*** MATERIAL FOR THIS TASK Section Begins ***
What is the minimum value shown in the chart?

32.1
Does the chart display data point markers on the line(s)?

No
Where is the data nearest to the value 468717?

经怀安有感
*** MATERIAL FOR THIS TASK Section Ends ***
*** MATERIAL FOR THIS TASK Section Begins ***
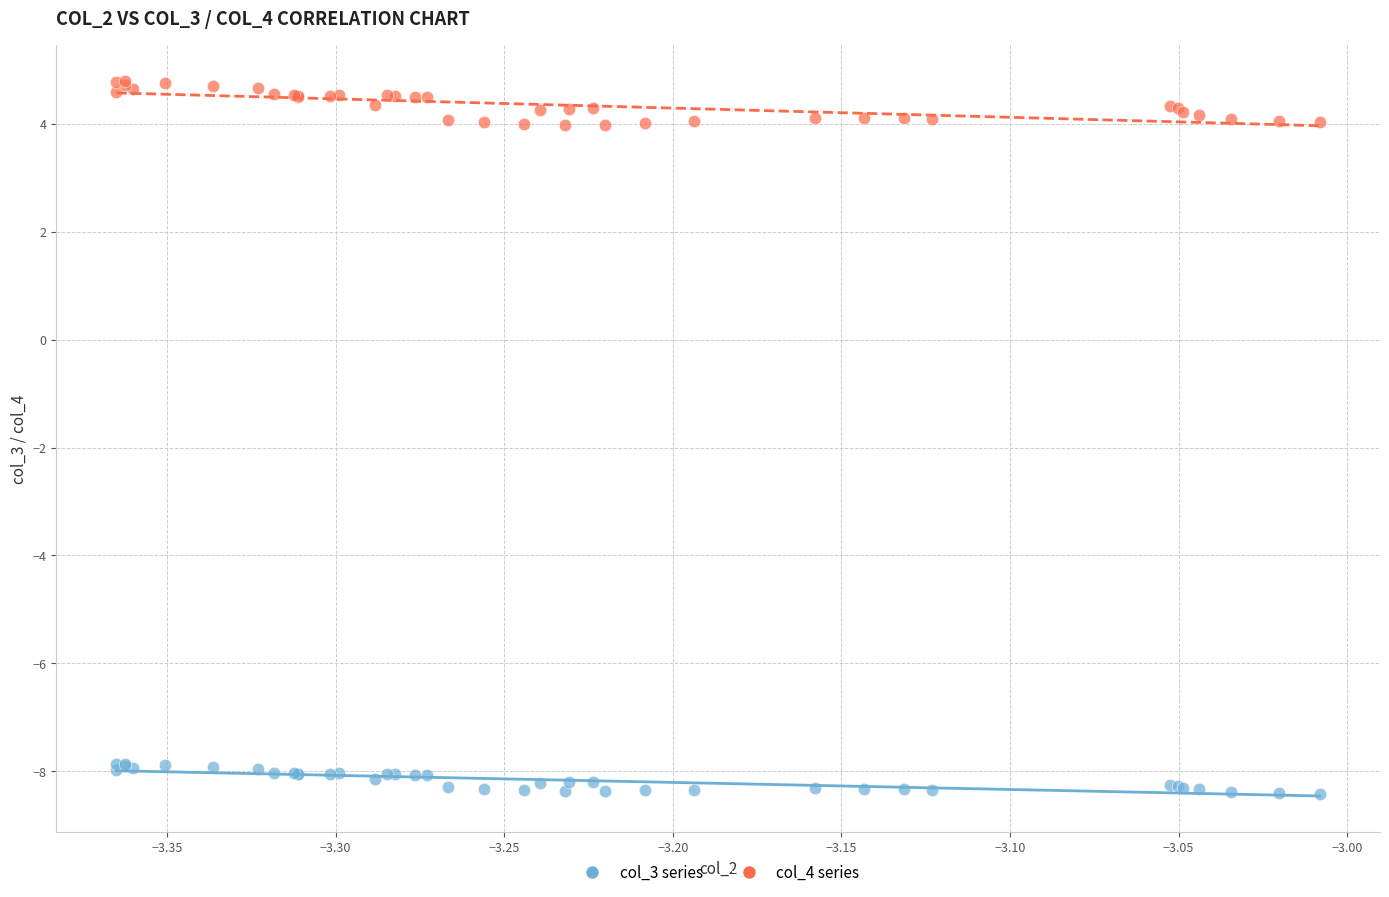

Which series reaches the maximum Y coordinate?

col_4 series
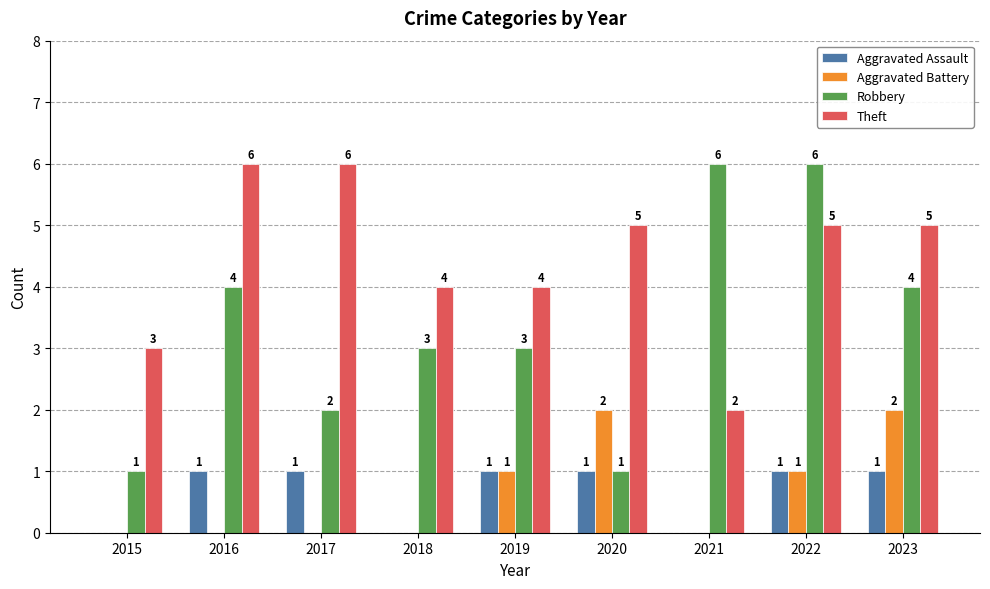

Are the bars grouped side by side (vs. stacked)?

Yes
*** MATERIAL FOR THIS TASK Section Ends ***
*** MATERIAL FOR THIS TASK Section Begins ***
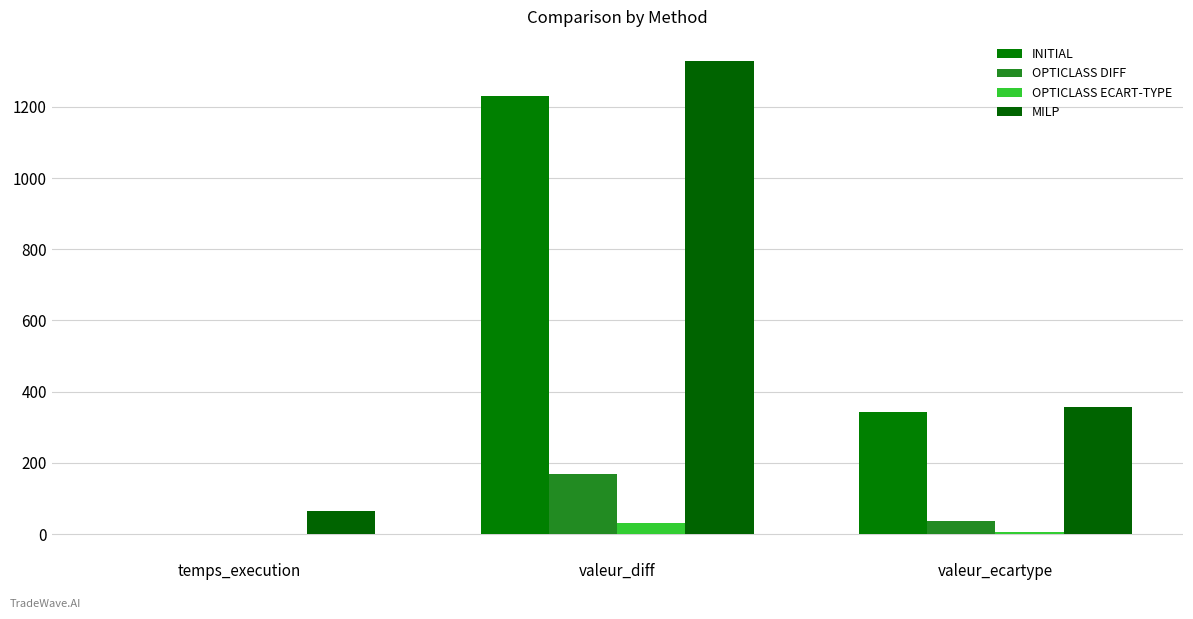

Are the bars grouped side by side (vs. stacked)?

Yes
*** MATERIAL FOR THIS TASK Section Ends ***
EXERCISE BRIEF ->
Extract from the material every line from the line with "What is the minimum value shown in the chart?" to the line with "Where is the", including both of those lines, and reproduce them unchanged.

YOUR SOLUTION ->
What is the minimum value shown in the chart?

32.1
Does the chart display data point markers on the line(s)?

No
Where is the data nearest to the value 468717?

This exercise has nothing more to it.